A balloon with volume 2800 m³ is heated up to 60 °C.
If the outer temperature is 12 °C and the air has a pressure of 960 hPa, what is
the density of the air inside the balloon and on the outside?
In the solutions they used the following formula: $ \rho_1 = \rho_0 \cdot \frac{P_1}{P_0} \cdot \frac{T_0}{T_1} $
However, I have no clue on how to get to this fomula. It is neither in my fomulary nor was I able to derive it from another formula.

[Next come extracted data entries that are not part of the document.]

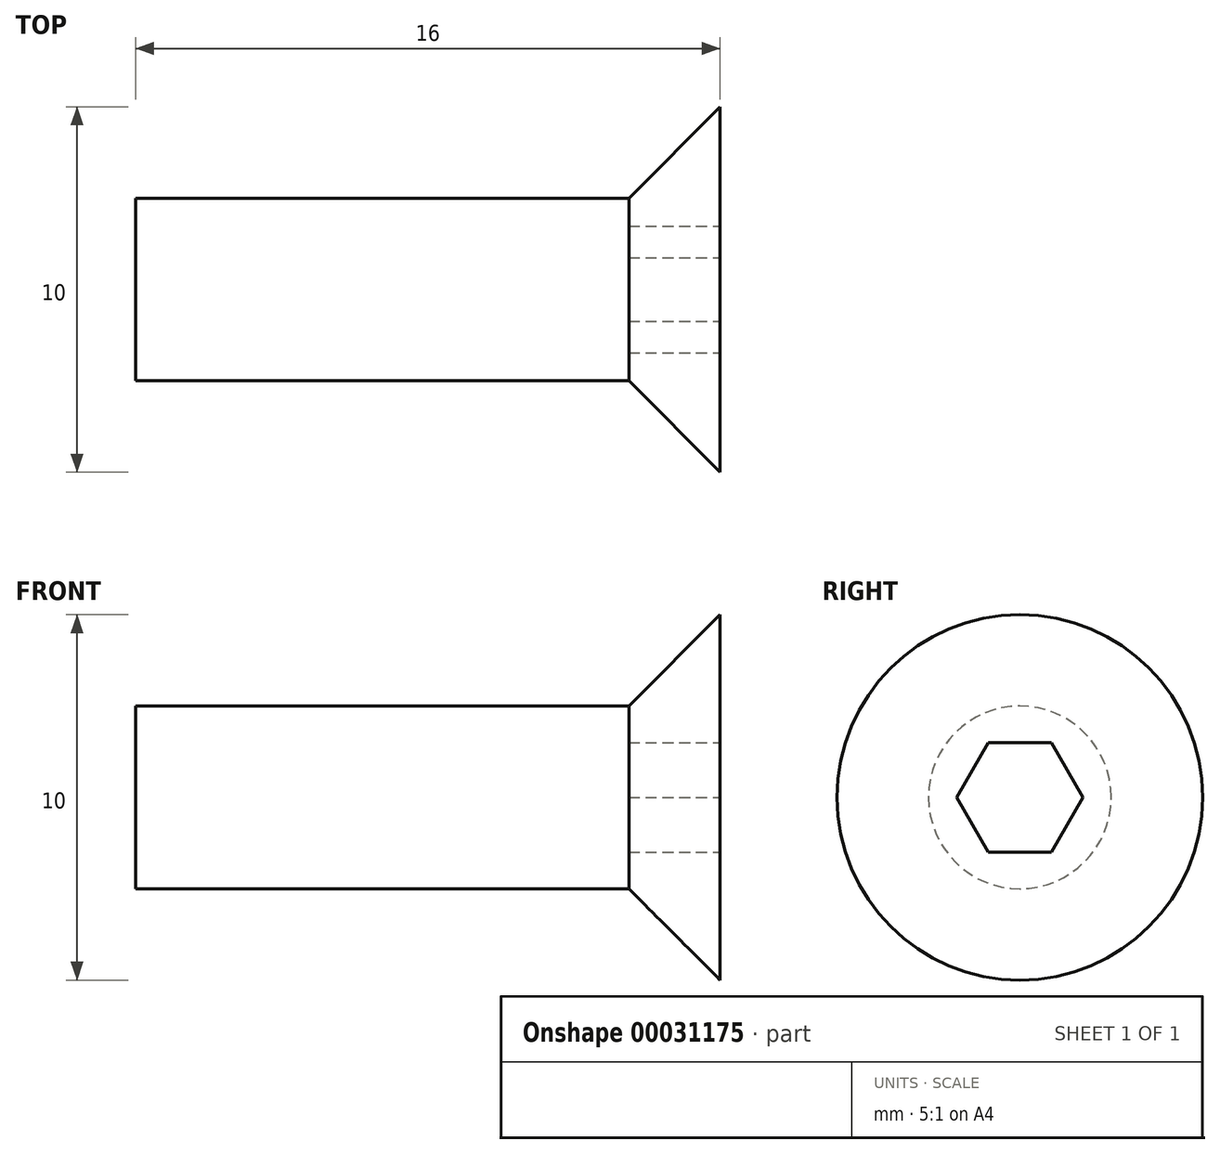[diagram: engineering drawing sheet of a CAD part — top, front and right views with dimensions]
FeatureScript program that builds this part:
annotation { "Feature Type Name" : "Feature", "Feature Type Description" : "" }
export const myFeature = defineFeature(function(context is Context, id is Id, definition is map)
    precondition{}
    {
        {
            var Q0;
            Q0=qCreatedBy(makeId("Front.planeOp"),FACE);
            var sketch = newSketch(context, id + "F0", { "sketchPlane" : qUnion([Q0])});
            skLineSegment(sketch, "E0", {"start": v(0, 0) * mm, "end": v(0, 2.5) * mm});
            skLineSegment(sketch, "E1", {"start": v(0, 2.5) * mm, "end": v(13.5, 2.5) * mm});
            skLineSegment(sketch, "E2", {"start": v(13.5, 2.5) * mm, "end": v(16, 5) * mm});
            skLineSegment(sketch, "E3", {"start": v(16, 5) * mm, "end": v(16, 0) * mm});
            skLineSegment(sketch, "E4", {"start": v(16, 0) * mm, "end": v(0, 0) * mm});
            skSolve(sketch);
        }
        {
            var Q0;
            Q0 = qSketchRegion(id + "F0", true);
            var Q1;
            Q1=sQuery(id+"F0.wireOp",EDGE,"E4");
            revolve(context, id + "F1", {"entities" : qUnion([Q0]), "axis" : qUnion([Q1]), "revolveType" : RevolveType.FULL});
        }
        {
            var Q0;
            Q0=makeQuery(id+"F1.opRevolve","SWEPT_FACE",FACE,{"disambiguationData":[OSD([sQuery(id+"F0.wireOp",EDGE,"E3")])]});
            var sketch = newSketch(context, id + "F2", { "sketchPlane" : qUnion([Q0])});
            skCircle(sketch, "E5.cCircle", {"center": v(0, 0) * mm, "radius": 1.5 * mm, "construction": true});
            skLineSegment(sketch, "E5.0", {"start": v(-0.87, 1.5) * mm, "end": v(0.87, 1.5) * mm});
            skLineSegment(sketch, "E5.1", {"start": v(0.87, 1.5) * mm, "end": v(1.73, 0) * mm});
            skLineSegment(sketch, "E5.2", {"start": v(1.73, 0) * mm, "end": v(0.87, -1.5) * mm});
            skLineSegment(sketch, "E5.3", {"start": v(0.87, -1.5) * mm, "end": v(-0.87, -1.5) * mm});
            skLineSegment(sketch, "E5.4", {"start": v(-0.87, -1.5) * mm, "end": v(-1.73, 0) * mm});
            skLineSegment(sketch, "E5.5", {"start": v(-1.73, 0) * mm, "end": v(-0.87, 1.5) * mm});
            skPoint(sketch, "E5.0.midPoint", {"position": v(0, 1.5) * mm});
            skSolve(sketch);
        }
        {
            var Q0;
            Q0 = qSketchRegion(id + "F2", true);
            extrude(context, id + "F3", {"entities" : qUnion([Q0]), "operationType" : NewBodyOperationType.REMOVE, "oppositeDirection" : true, "depth" : 2.5 * mm});
        }
    });
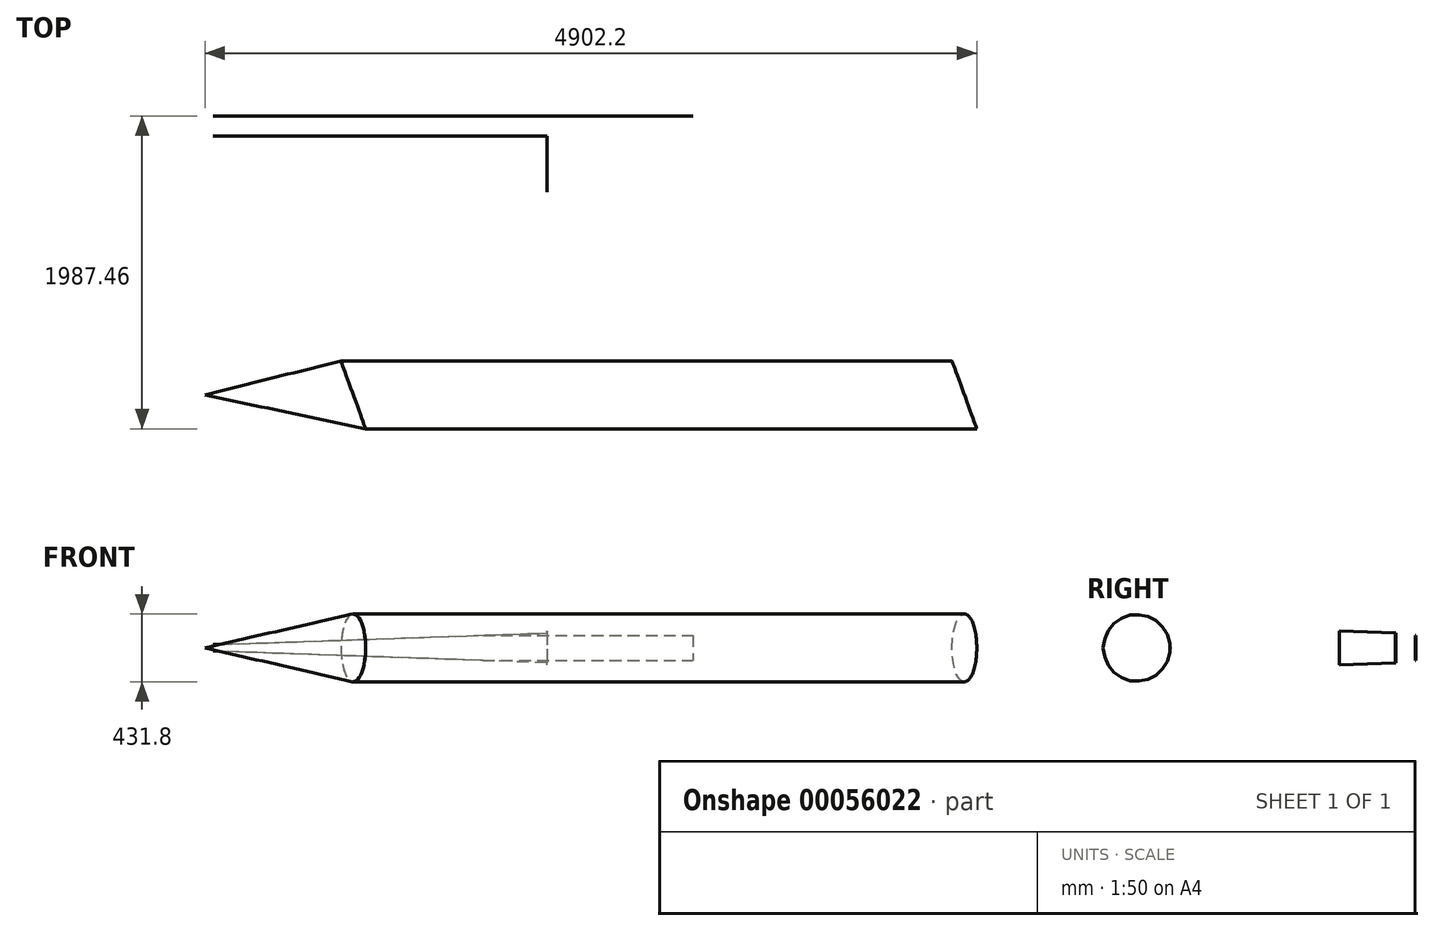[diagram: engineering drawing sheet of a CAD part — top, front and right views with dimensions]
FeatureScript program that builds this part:
annotation { "Feature Type Name" : "Feature", "Feature Type Description" : "" }
export const myFeature = defineFeature(function(context is Context, id is Id, definition is map)
    precondition{}
    {
        {
            var Q0;
            Q0=qCreatedBy(makeId("Front.planeOp"),FACE);
            var sketch = newSketch(context, id + "F0", { "sketchPlane" : qUnion([Q0])});
            skLineSegment(sketch, "E0", {"start": v(-812.8, 20.56) * mm, "end": v(2235.2, 127) * mm});
            skLineSegment(sketch, "E1", {"start": v(2235.2, 127) * mm, "end": v(2235.2, -127) * mm});
            skLineSegment(sketch, "E2", {"start": v(2235.2, -127) * mm, "end": v(-812.8, -20.56) * mm});
            skLineSegment(sketch, "E3", {"start": v(-812.8, -20.56) * mm, "end": v(-812.8, 20.56) * mm});
            skLineSegment(sketch, "E4", {"start": v(1307.81, 94.62) * mm, "end": v(1307.81, -94.61) * mm});
            skLineSegment(sketch, "E5", {"start": v(1663.41, 107.03) * mm, "end": v(1663.41, -107.03) * mm});
            skLineSegment(sketch, "E6", {"start": v(901.41, 80.42) * mm, "end": v(901.41, -80.42) * mm});
            skLineSegment(sketch, "E7", {"start": v(901.41, 80.42) * mm, "end": v(2235.2, 80.42) * mm});
            skLineSegment(sketch, "E8", {"start": v(901.41, -80.42) * mm, "end": v(2235.2, -80.42) * mm});
            skSolve(sketch);
        }
        {
            var Q0;
            {var subQ0=sQuery(id+"F0.wireOp",EDGE,"E3");Q0=makeQuery(id+"F0.imprint","IMPRINT",FACE,{"disambiguationData":[TD([[makeQuery(id+"F0.imprint","IMPRINT",EDGE,{"derivedFrom":subQ0}),-1.0]])]});}
            var Q1;
            {var subQ5=sQuery(id+"F0.wireOp",EDGE,"E6");Q1=makeQuery(id+"F0.imprint","IMPRINT",FACE,{"disambiguationData":[TD([[makeQuery(id+"F0.imprint","IMPRINT",EDGE,{"derivedFrom":subQ5}),1.0]])]});}
            var Q2;
            {var subQ0=sQuery(id+"F0.wireOp",EDGE,"E7");var subQ1=sQuery(id+"F0.wireOp",EDGE,"E4");var subQ2=makeQuery(id+"F0.imprint","INTERSECT",VERTEX,{"derivedFrom":[subQ1,subQ0]});Q2=makeQuery(id+"F0.imprint","IMPRINT",FACE,{"disambiguationData":[TD([[makeQuery(id+"F0.imprint","IMPRINT",EDGE,{"disambiguationData":[TD([[subQ2,-1.0]])],"derivedFrom":subQ1}),1.0]])]});}
            var Q3;
            {var subQ0=sQuery(id+"F0.wireOp",EDGE,"E7");var subQ1=sQuery(id+"F0.wireOp",EDGE,"E1");var subQ2=makeQuery(id+"F0.imprint","INTERSECT",VERTEX,{"derivedFrom":[subQ1,subQ0]});Q3=makeQuery(id+"F0.imprint","IMPRINT",FACE,{"disambiguationData":[TD([[makeQuery(id+"F0.imprint","IMPRINT",EDGE,{"disambiguationData":[TD([[subQ2,-1.0]])],"derivedFrom":subQ1}),-1.0]])]});}
            extrude(context, id + "F1", {"entities" : qUnion([Q0, Q1, Q2, Q3]), "depth" : 1.02 * mm, "offsetDistance" : 25.4 * mm, "symmetric" : true});
        }
        {
            var Q0;
            {var subQ0=sQuery(id+"F0.wireOp",EDGE,"E4");var subQ1=sQuery(id+"F0.wireOp",EDGE,"E2");var subQ2=makeQuery(id+"F0.imprint","INTERSECT",VERTEX,{"derivedFrom":[subQ1,subQ0]});Q0=makeQuery(id+"F0.imprint","IMPRINT",FACE,{"disambiguationData":[TD([[makeQuery(id+"F0.imprint","IMPRINT",EDGE,{"disambiguationData":[TD([[subQ2,1.0]])],"derivedFrom":subQ0}),-1.0]])]});}
            var Q1;
            {var subQ0=sQuery(id+"F0.wireOp",EDGE,"E4");var subQ1=sQuery(id+"F0.wireOp",EDGE,"E0");var subQ2=makeQuery(id+"F0.imprint","INTERSECT",VERTEX,{"derivedFrom":[subQ1,subQ0]});Q1=makeQuery(id+"F0.imprint","IMPRINT",FACE,{"disambiguationData":[TD([[makeQuery(id+"F0.imprint","IMPRINT",EDGE,{"disambiguationData":[TD([[subQ2,-1.0]])],"derivedFrom":subQ0}),-1.0]])]});}
            var Q2;
            {var subQ5=sQuery(id+"F0.wireOp",EDGE,"E6");Q2=makeQuery(id+"F0.imprint","IMPRINT",FACE,{"disambiguationData":[TD([[makeQuery(id+"F0.imprint","IMPRINT",EDGE,{"derivedFrom":subQ5}),1.0]])]});}
            var Q3;
            {var subQ0=sQuery(id+"F0.wireOp",EDGE,"E3");Q3=makeQuery(id+"F0.imprint","IMPRINT",FACE,{"disambiguationData":[TD([[makeQuery(id+"F0.imprint","IMPRINT",EDGE,{"derivedFrom":subQ0}),-1.0]])]});}
            extrude(context, id + "F2", {"entities" : qUnion([Q0, Q1, Q2, Q3]), "depth" : 128.02 * mm, "offsetDistance" : 25.4 * mm, "hasSecondDirection" : true, "secondDirectionOppositeDirection" : false, "secondDirectionDepth" : 127 * mm});
        }
        {
            var Q0;
            {var subQ0=sQuery(id+"F0.wireOp",EDGE,"E4");Q0=makeQuery(id+"F0.imprint","IMPRINT",FACE,{"disambiguationData":[TD([[makeQuery(id+"F0.imprint","IMPRINT",EDGE,{"derivedFrom":subQ0}),1.0]])]});}
            extrude(context, id + "F3", {"entities" : qUnion([Q0]), "depth" : 128.02 * mm, "offsetDistance" : 25.4 * mm, "hasSecondDirection" : true, "secondDirectionOppositeDirection" : false, "secondDirectionDepth" : 127 * mm});
        }
        {
            var Q0;
            Q0=makeQuery(id+"F3.opExtrude","SWEPT_BODY",BODY,{"disambiguationData":[OSD([sQuery(id+"F0.wireOp",EDGE,"E0"),sQuery(id+"F0.wireOp",EDGE,"E1"),sQuery(id+"F0.wireOp",EDGE,"E2"),sQuery(id+"F0.wireOp",EDGE,"E4")])]});
            var Q1;
            Q1=makeQuery(id+"F2.opExtrude","CAP_EDGE",EDGE,{"disambiguationData":[OSD([sQuery(id+"F0.wireOp",EDGE,"E4")])],"isStart":false});
            transform(context, id + "F4", {"entities" : qUnion([Q0]), "transformType" : TransformType.ROTATION, "transformAxis" : qUnion([Q1]), "angle" : 90 * degree, "makeCopy" : false});
        }
        {
            var Q0;
            Q0=qCreatedBy(makeId("Top.planeOp"),FACE);
            var sketch = newSketch(context, id + "F5", { "sketchPlane" : qUnion([Q0])});
            skLineSegment(sketch, "E9", {"start": v(0, -1771.05) * mm, "end": v(0, -1555.15) * mm});
            skLineSegment(sketch, "E10", {"start": v(0, -1555.15) * mm, "end": v(4038.6, -1555.15) * mm});
            skLineSegment(sketch, "E11", {"start": v(4038.6, -1555.15) * mm, "end": v(4038.6, -1771.05) * mm});
            skLineSegment(sketch, "E12", {"start": v(4038.6, -1771.05) * mm, "end": v(0, -1771.05) * mm});
            skLineSegment(sketch, "E13", {"start": v(0, -1555.15) * mm, "end": v(-863.6, -1771.05) * mm});
            skLineSegment(sketch, "E14", {"start": v(-863.6, -1771.05) * mm, "end": v(0, -1771.05) * mm});
            skLineSegment(sketch, "E15", {"start": v(0, -1555.15) * mm, "end": v(0, -1986.95) * mm});
            skLineSegment(sketch, "E16", {"start": v(0, -1986.95) * mm, "end": v(157.16, -1986.95) * mm});
            skLineSegment(sketch, "E17", {"start": v(157.16, -1986.95) * mm, "end": v(0, -1555.15) * mm});
            skLineSegment(sketch, "E18", {"start": v(4038.6, -1986.95) * mm, "end": v(4038.6, -1555.15) * mm});
            skLineSegment(sketch, "E19", {"start": v(3881.44, -1555.15) * mm, "end": v(4038.6, -1986.95) * mm});
            skSolve(sketch);
        }
        {
            var Q0;
            {var subQ3=sQuery(id+"F5.wireOp",EDGE,"E19");var subQ5=sQuery(id+"F5.wireOp",EDGE,"E12");var subQ7=makeQuery(id+"F5.imprint","INTERSECT",VERTEX,{"derivedFrom":[subQ5,subQ3]});Q0=makeQuery(id+"F5.imprint","IMPRINT",FACE,{"disambiguationData":[TD([[makeQuery(id+"F5.imprint","IMPRINT",EDGE,{"disambiguationData":[TD([[subQ7,-1.0]])],"derivedFrom":subQ5}),-1.0]])]});}
            var Q1;
            {var subQ0=sQuery(id+"F5.wireOp",EDGE,"E11");Q1=makeQuery(id+"F5.imprint","IMPRINT",FACE,{"disambiguationData":[TD([[makeQuery(id+"F5.imprint","IMPRINT",EDGE,{"derivedFrom":subQ0}),-1.0]])]});}
            var Q2;
            {var subQ0=sQuery(id+"F5.wireOp",EDGE,"E9");Q2=makeQuery(id+"F5.imprint","IMPRINT",FACE,{"disambiguationData":[TD([[makeQuery(id+"F5.imprint","IMPRINT",EDGE,{"derivedFrom":subQ0}),-1.0]])]});}
            var Q3;
            Q3=sQuery(id+"F5.wireOp",EDGE,"E12");
            revolve(context, id + "F6", {"surfaceOperationType" : NewSurfaceOperationType.NEW, "entities" : qUnion([Q0, Q1, Q2]), "axis" : qUnion([Q3]), "revolveType" : RevolveType.FULL});
        }
        {
            var Q0;
            {var subQ0=sQuery(id+"F5.wireOp",EDGE,"E15");Q0=makeQuery(id+"F5.imprint","IMPRINT",FACE,{"disambiguationData":[TD([[makeQuery(id+"F5.imprint","IMPRINT",EDGE,{"derivedFrom":subQ0}),1.0]])]});}
            var Q1;
            {var subQ0=sQuery(id+"F5.wireOp",EDGE,"E9");Q1=makeQuery(id+"F5.imprint","IMPRINT",FACE,{"disambiguationData":[TD([[makeQuery(id+"F5.imprint","IMPRINT",EDGE,{"derivedFrom":subQ0}),-1.0]])]});}
            var Q2;
            {var subQ0=sQuery(id+"F5.wireOp",EDGE,"E11");Q2=makeQuery(id+"F5.imprint","IMPRINT",FACE,{"disambiguationData":[TD([[makeQuery(id+"F5.imprint","IMPRINT",EDGE,{"derivedFrom":subQ0}),-1.0]])]});}
            var Q3;
            {var subQ0=sQuery(id+"F5.wireOp",EDGE,"E18");Q3=makeQuery(id+"F5.imprint","IMPRINT",FACE,{"disambiguationData":[TD([[makeQuery(id+"F5.imprint","IMPRINT",EDGE,{"derivedFrom":subQ0}),1.0]])]});}
            var Q4;
            {var subQ0=sQuery(id+"F5.wireOp",EDGE,"E15");Q4=makeQuery(id+"F5.imprint","IMPRINT",FACE,{"disambiguationData":[TD([[makeQuery(id+"F5.imprint","IMPRINT",EDGE,{"derivedFrom":subQ0}),1.0]])]});}
            extrude(context, id + "F7", {"entities" : qUnion([Q0, Q1, Q2, Q3, Q4]), "operationType" : NewBodyOperationType.REMOVE, "depth" : 508 * mm, "offsetDistance" : 25.4 * mm, "symmetric" : true});
        }
        {
            var Q0;
            Q0=makeQuery(id+"F7.boolean.opBoolean","COPY",FACE,{"derivedFrom":makeQuery(id+"F7.opExtrude","SWEPT_FACE",FACE,{"disambiguationData":[OSD([sQuery(id+"F5.wireOp",EDGE,"E17")])]})});
            var Q1;
            Q1=sQuery(id+"F5.wireOp",VERTEX,"E13.end");
            var Q2;
            Q2=makeQuery(id+"F7.boolean.opBoolean","INTERSECT",EDGE,{"derivedFrom":[makeQuery(id+"F6.opRevolve","SWEPT_FACE",FACE,{"disambiguationData":[OSD([sQuery(id+"F5.wireOp",EDGE,"E10")])]}),makeQuery(id+"F7.opExtrude","SWEPT_FACE",FACE,{"disambiguationData":[OSD([sQuery(id+"F5.wireOp",EDGE,"E17")])]})]});
            var Q3;
            Q3=sQuery(id+"F5.wireOp",VERTEX,"E13.end");
            loft(context, id + "F8", {"sheetProfilesArray" : [{ "sheetProfileEntities" : qUnion([Q0]) }, { "sheetProfileEntities" : qUnion([Q1]) }], "wireProfilesArray" : [{ "wireProfileEntities" : qUnion([Q2]) }, { "wireProfileEntities" : qUnion([Q3]) }]});
        }
    });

My approach was to calculate the molar mass of the air which is $28.96 \frac{g}{mol}$ and then use it in this formula (which I derived from the $p\cdot V = n \cdot R \cdot T $):
$$ \rho = \frac{p\cdot M}{R\cdot T} $$
But that doesn't seem to be correct, since I get extremly high numbers and the correct value should be $1.17 \frac{kg}{m^3}$. Also, this approach only works for the outer density – I do not have the pressure inside the baloon.
Best Answer
$$\rho=\frac{n*M}{V}$$ With $n$ the number of moles of the gas, $M$ the molar mass of the gas, and $V$ the volume of the gas. $n$ and $M$ are constant, so: $$\rho_1=\rho_0*\frac{V_0}{V_1}$$ For $V$ we have: $$V=\frac{n r T}{p}$$ $n$ and $R$ are constant, so: $$V_1=V_0*\frac{T_1}{T_0}*\frac{p_0}{p_1}$$ So: $$\rho_1=\rho_0*\frac{T_0}{T_1}*\frac{p_1}{p_0}$$ Which is exactly the expression given in the solution.